I often get asked what we have growing now. Sometimes the questions reflect an amazing lack of awareness of how and when food grows–another product of our cultural disconnection with raising food.
These days we are on the eve of a great explosion of food. Soon keeping up with harvesting will be our major challenge. Much is on the way.
The grapes won’t be ready to pick for a while, but they’re on the way. Because we don’t spray our grapes, we battle black rot every year. One of the necessary chores this time of year is picking off the affected grapes to try to prevent the rot from spreading.
We’ve let the asparagus go to fern and it is growing like crazy. The patch hums with honeybees enjoying the nectar on the blooms. This is the time of year we fertilize the patch (naturally, with horse manure). In eight or nine months we’ll be enjoying fresh aparagus again. Until then, we have plenty put away in the freezer.
Although the potatoes won’t be fully mature for harvest for another couple of months, they seem to be doing great. Fighting back the Colorado potato beetles is always a challenge, but we seem to have won. We’ve checked the tubers and they’re already large and (judging from the one I ate recently) tasty. We’re growing Yukon Gold and Kennebecks. The Yukon Golds taste better (in my opinion) but they don’t keep as well as the Kennebecks. So we’ll eat the Yukons first, and save the Kennebecks for late winter.
We’ve planted over 200 tomato plants, as well as a lot of eggplant, okra, cantaloupes, bell peppers, yellow crookneck squash, zucchini, and cucumbers. Everything is growing fast and when it all comes in it will seem overwhelming.
The English peas are winding down. We’ve put away a lot of them for the winter and we’ve feasted on fresh ones. Soon I’ll be plowing them under and planting blackeyed peas in the same garden.
We have a large garden of sweet corn–mainly the Silver Queen variety. When it’s ready, we’ll take a day to harvest and put it up. An annual event we call Corn Day on White Flint Farm.
We’re growing lots on onions this year. I normally aim to harvest them around July 4.
We also have lots of garlic in the ground. Usually we harvest our garlic at the end of May, but this year it wasn’t ready. Hopefully it will be soon.
The blackberries are starting to ripen.
We recently planted our sweet potatoes–mostly Oklahoma Reds, but also some Maple Leafs.
Finally, we have a large garden of Roma snap beans. They’ll be in soon too. Delicious.
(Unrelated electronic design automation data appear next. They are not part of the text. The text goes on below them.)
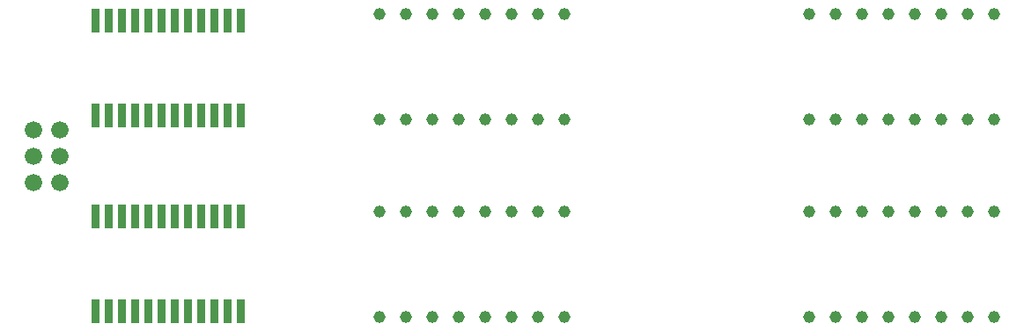
<source format=gbs>
G04 start of page 7 for group -4062 idx -4062 *
G04 Title: (unknown), soldermask *
G04 Creator: pcb 1.99z *
G04 CreationDate: Tue 11 Mar 2014 08:59:09 PM GMT UTC *
G04 For: jpuls *
G04 Format: Gerber/RS-274X *
G04 PCB-Dimensions (mil): 4500.00 1560.00 *
G04 PCB-Coordinate-Origin: lower left *
%MOIN*%
%FSLAX25Y25*%
%LNBOTTOMMASK*%
%ADD43R,0.0300X0.0300*%
%ADD42C,0.0660*%
%ADD41C,0.0454*%
G54D41*X305000Y96500D03*
X315000D03*
X325000D03*
X335000D03*
X345000D03*
X355000D03*
X375000Y136500D03*
X365000D03*
X355000D03*
X345000D03*
X335000D03*
X325000D03*
X315000D03*
X305000D03*
X172500Y96500D03*
X182500D03*
X192500D03*
X202500D03*
X142500D03*
X152500D03*
X162500D03*
X212500Y136500D03*
X202500D03*
X192500D03*
X182500D03*
X172500D03*
X162500D03*
X152500D03*
X142500D03*
Y21500D03*
X152500D03*
X162500D03*
X172500D03*
X182500D03*
X192500D03*
X202500D03*
X212500D03*
Y96500D03*
Y61500D03*
X202500D03*
X192500D03*
X182500D03*
X172500D03*
X162500D03*
X152500D03*
X142500D03*
G54D42*X21300Y92300D03*
Y82300D03*
Y72300D03*
X11300Y92300D03*
Y82300D03*
Y72300D03*
G54D41*X305000Y21500D03*
X315000D03*
X325000D03*
X335000D03*
X345000D03*
X355000D03*
X365000D03*
X375000D03*
X365000Y96500D03*
Y61500D03*
X375000Y96500D03*
Y61500D03*
X355000D03*
X345000D03*
X335000D03*
X325000D03*
X315000D03*
X305000D03*
G54D43*X35000Y62500D02*Y56500D01*
X40000Y62500D02*Y56500D01*
X90000Y101000D02*Y95000D01*
X85000Y101000D02*Y95000D01*
X80000Y101000D02*Y95000D01*
X75000Y101000D02*Y95000D01*
X70000Y101000D02*Y95000D01*
X65000Y101000D02*Y95000D01*
X60000Y101000D02*Y95000D01*
X55000Y101000D02*Y95000D01*
X50000Y101000D02*Y95000D01*
X45000Y101000D02*Y95000D01*
X40000Y101000D02*Y95000D01*
X35000Y101000D02*Y95000D01*
Y137000D02*Y131000D01*
X40000Y137000D02*Y131000D01*
X45000Y137000D02*Y131000D01*
X50000Y137000D02*Y131000D01*
X55000Y137000D02*Y131000D01*
X60000Y137000D02*Y131000D01*
X65000Y137000D02*Y131000D01*
X70000Y137000D02*Y131000D01*
X75000Y137000D02*Y131000D01*
X80000Y137000D02*Y131000D01*
X85000Y137000D02*Y131000D01*
X90000Y137000D02*Y131000D01*
Y26500D02*Y20500D01*
X85000Y26500D02*Y20500D01*
X80000Y26500D02*Y20500D01*
X75000Y26500D02*Y20500D01*
X70000Y26500D02*Y20500D01*
X65000Y26500D02*Y20500D01*
X60000Y26500D02*Y20500D01*
X55000Y26500D02*Y20500D01*
X50000Y26500D02*Y20500D01*
X45000Y26500D02*Y20500D01*
X40000Y26500D02*Y20500D01*
X35000Y26500D02*Y20500D01*
X45000Y62500D02*Y56500D01*
X50000Y62500D02*Y56500D01*
X55000Y62500D02*Y56500D01*
X60000Y62500D02*Y56500D01*
X65000Y62500D02*Y56500D01*
X70000Y62500D02*Y56500D01*
X75000Y62500D02*Y56500D01*
X80000Y62500D02*Y56500D01*
X85000Y62500D02*Y56500D01*
X90000Y62500D02*Y56500D01*
M02*

</source>
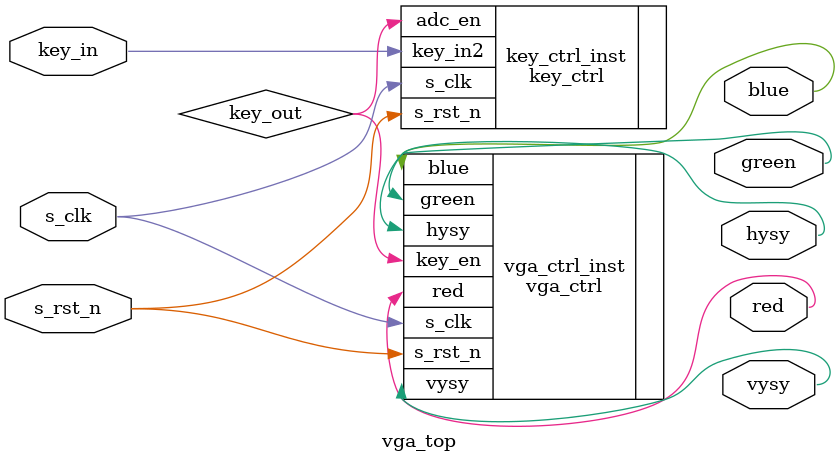
<source format=v>
module vga_top (
input           s_clk           ,
input           s_rst_n         ,
input           key_in          ,
output wire     red             ,
output wire     green           ,
output wire     blue            ,
output wire     hysy            ,
output wire     vysy            

);


wire            key_out         ;         



 key_ctrl key_ctrl_inst(
.s_clk                (s_clk     ),
.s_rst_n              (s_rst_n   ),
.key_in2              (key_in    ),
.adc_en               (key_out   )  
);



vga_ctrl vga_ctrl_inst(
.s_clk                (s_clk     ),
.s_rst_n              (s_rst_n   ),
.key_en               (key_out   ),
//  key_sto              ,    
//  color                ,
.red                  (red       ),
.green                (green     ),
.blue                 (blue      ),
.hysy                 (hysy      ),
.vysy                 (vysy      ) 

);



endmodule

</source>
In mid-August we’ll plant broccoli, cauliflower and Brussel sprouts in a garden that is now covered in sorghum/sudangrass (milo) that operates as a green manure. We’ll plow it in as biomass before planting the brassicas.
This fall we’ll also plant spinach, kale, turnip greens and mustard greens, as well as next year’s garlic. We should be picking apples and pears by then too.
I probably left some things out, but in case you’re wondering, that’s what we have growing now.